- [What you need to do]:
1 – Reproduce the passage of the post on web application filesystems starting at "In the past" and ending at "web application filesystem.".
2 – Carry on the post about the iOS document model and web application filesystems from its final sentence.

- [Document section]:

┄┄┄┄┄┄

The ODIn Lab - Filesystems, Application Semantics, and Walled Gardens (Part 5)

In the past weeks, I've been talking about how a persistence layer for web applications could be developed, informed by both the successes and failures of the iOS walled garden document model. This week, I'll (hopefully) wrap up with a discussion of how three benefits of iOS can be incorporated into a web application filesystem.

Interface Formats

A significant virtue of the iOS document model is that applications are forced to get their data into standardized formats before exporting them out; Stripping off the application-specific metadata and passing only the stuff that another application is guaranteed to understand. A similar phenomenon can be found, rooted in the oldschool idea of web mashups. Each application builds on a standardized data representation (e.g., Google Maps, or Facebook Comments). The data representation has a standardized interface, and allows users to put their own data on top of it.

┄┄┄┄┄┄

- [Collected data]:
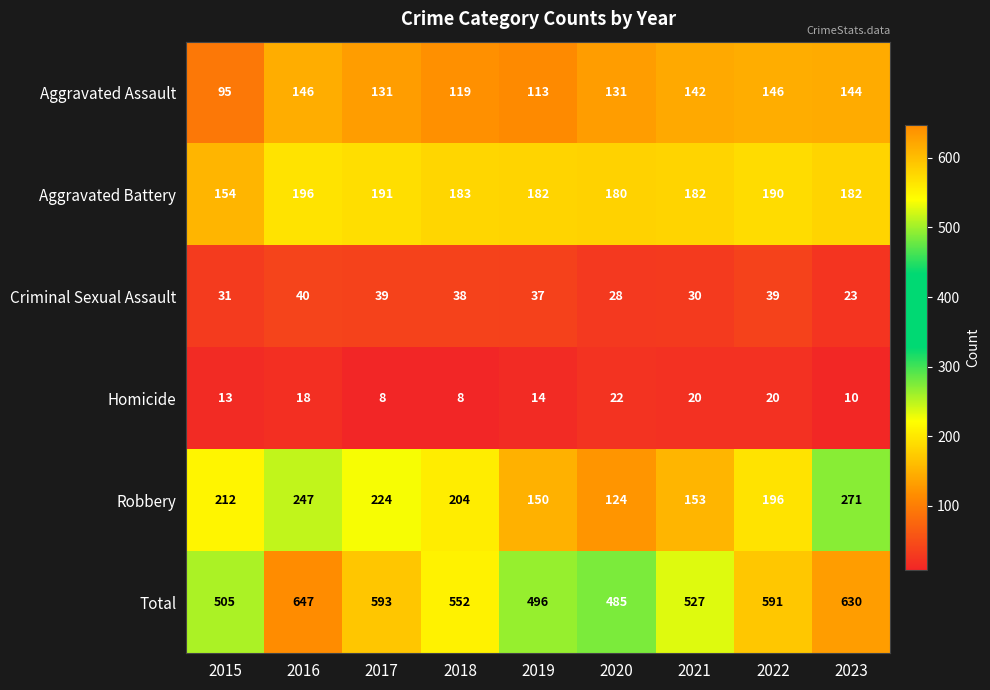

Read the Robbery value at 2022, to the nearest 5.

195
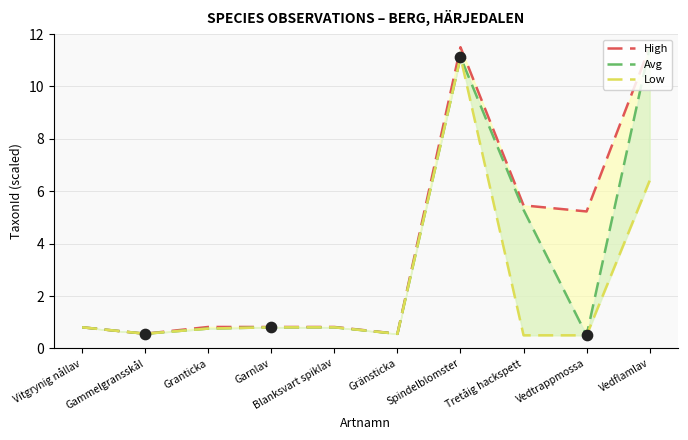

What are all the series names shown in the legend?

High, Avg, Low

┄┄┄┄┄┄

- [Response list]:
1 –
In the past weeks, I've been talking about how a persistence layer for web applications could be developed, informed by both the successes and failures of the iOS walled garden document model. This week, I'll (hopefully) wrap up with a discussion of how three benefits of iOS can be incorporated into a web application filesystem.

2 –
There was once a part of the MacOS (back in the OS 7 days) called OpenDoc. Although it didn't survive for political reasons, it actually featured some extremely nifty ideas. The core concept was that of nested document types. An application would register itself, not as a standalone component of the operating system capable of editing entire files, bur rather as having the ability to edit data of a certain type. For example, you would have a word processing application component. These application components could be nested -- The word processing document could have graphical data embedded within it, and would allow the user to edit that graphical data through a fully-featured graphical editor.

Similar ideas have been brought up in the web world. XML (and to a lesser extent HTML) are perfect examples of this. XML's nested structure echoes this idea perfectly, and many a web application has been embedded into another through iframes.

The web is ideal for this sort of application design. The persistence layer should encourage developers to structure their applications to work with this general layout.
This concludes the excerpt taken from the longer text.